_Text_:
We see that the module contains the function `dice6_cwrap`, which
was made to call the underlying C function `dice6`.

All the files corresponding to the various techniques described above
are available
as a tarball or accessible
from through the GitHub project `MC_cython`.
A file `make.sh` performs all the compilations, while `compare.py`
runs all methods and prints out the CPU time required by each method,
normalized by the fastest approach. The results for \( N=450,000 \)
are listed below (MacBook Air
running Ubuntu in a VMWare Fusion virtual machine).

Method | Timing |

C program | 1.0 |

Cython stdlib.rand | 1.2 |

Cython numpy.random | 1.2 |

C via f2py | 1.2 |

C via Cython | 1.2 |

vectorized Python, version 1 | 1.9 |

Cython random.randint | 33.6 |

plain Python | 37.7 |

vectorized Python, version 2 | 105.0 |

The CPU time of the plain Python version was 10 s, which is reasonably
fast for obtaining a fairly accurate result in this problem. The
lesson learned is therefore that a Monte Carlo simulation can be
implemented in plain Python first. If more speed is needed, one can
just add type information and create a Cython code. Studying the HTML
file with what Cython manages to translate to C may give hints about
how successful the Cython code is and point to optimizations, like
avoiding the call to `random.randint` in the present case. Optimal
Cython code runs here at approximately the same speed as calling a
handwritten C function with the time-consuming loops. It is
to be noticed that the stand-alone C program here ran faster than
calling C from Python, probably because the amount of calculations is
not large enough to make the overhead of calling C negligible.

_Given data_:
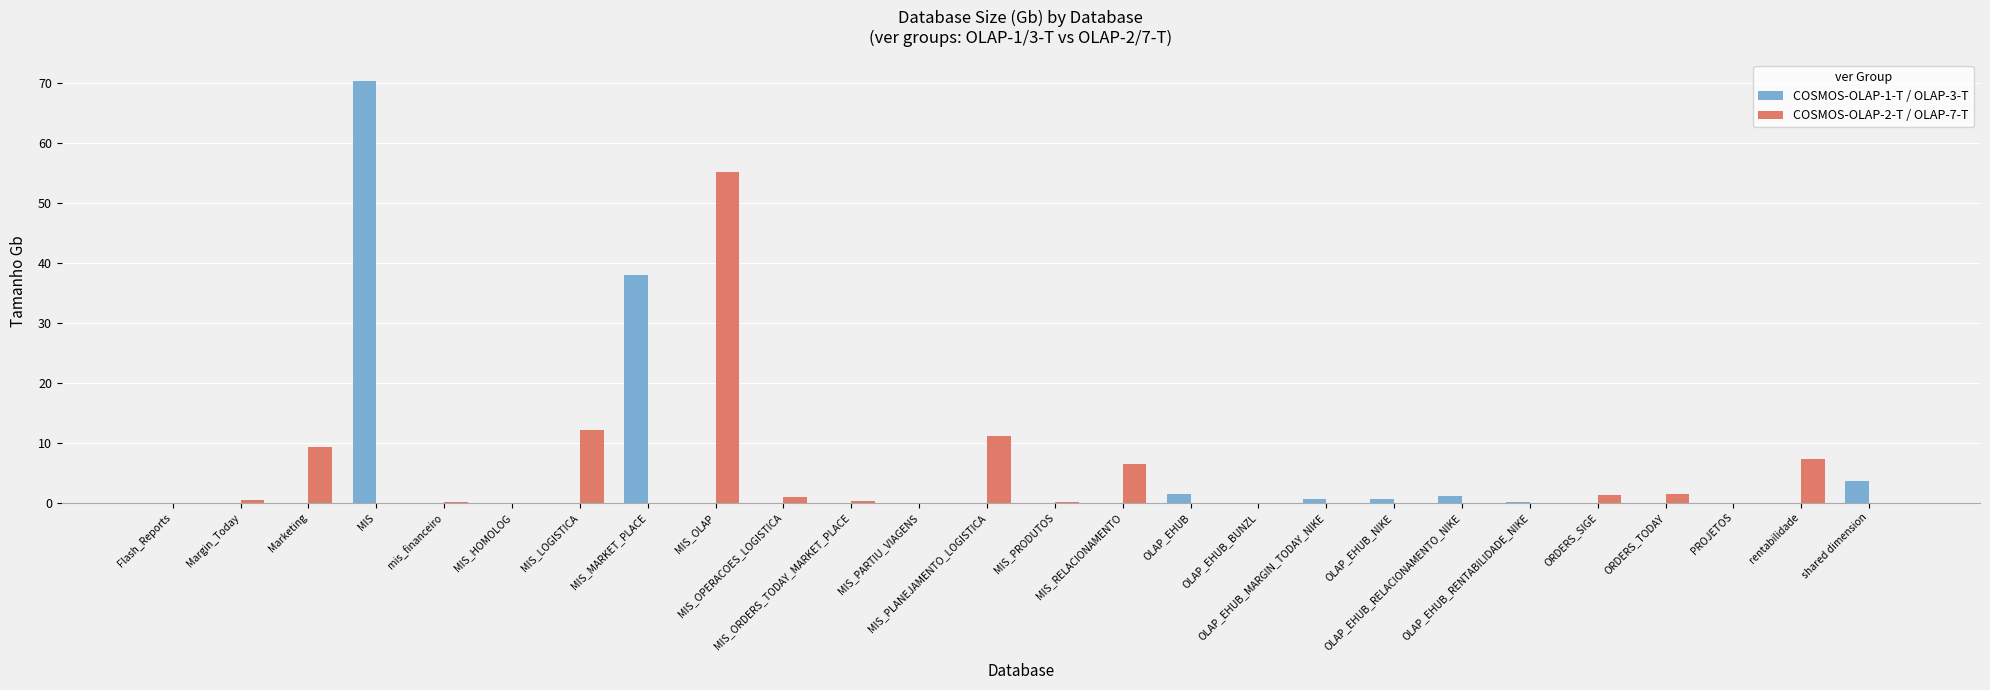

At which category is the sum across all series the highest?

MIS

_Directions_:
1. Decide whether each statement agrees with the text on Monte Carlo timings. Answer yes or no for each and quote the words of the text that decide it.
(a) The plain Python version needed 10 s of CPU time.
(b) The stand-alone C program ran slower than calling C from Python.
(c) The file `make.sh` runs all methods and prints out the CPU time of each.
2. Resume the text on Monte Carlo timings, starting right after its last sentence.

_Answers below_:
1.
(a) Yes: "The CPU time of the plain Python version was 10 s"
(b) No: "the stand-alone C program here ran faster than calling C from Python"
(c) No: "A file `make.sh` performs all the compilations, while `compare.py` runs all methods and prints out the CPU time required by each method"

2.
Vectorized Python do give a great speed-up compared to plain loops in Python, if done correctly, but the efficiency is not on par with Cython or handwritten C. Even more important is the fact that vectorized code is not at all as readable as the algorithm expressed in plain Python, Cython, or C. Cython therefore provides a very attractive combination of readability, ease of programming, and high speed.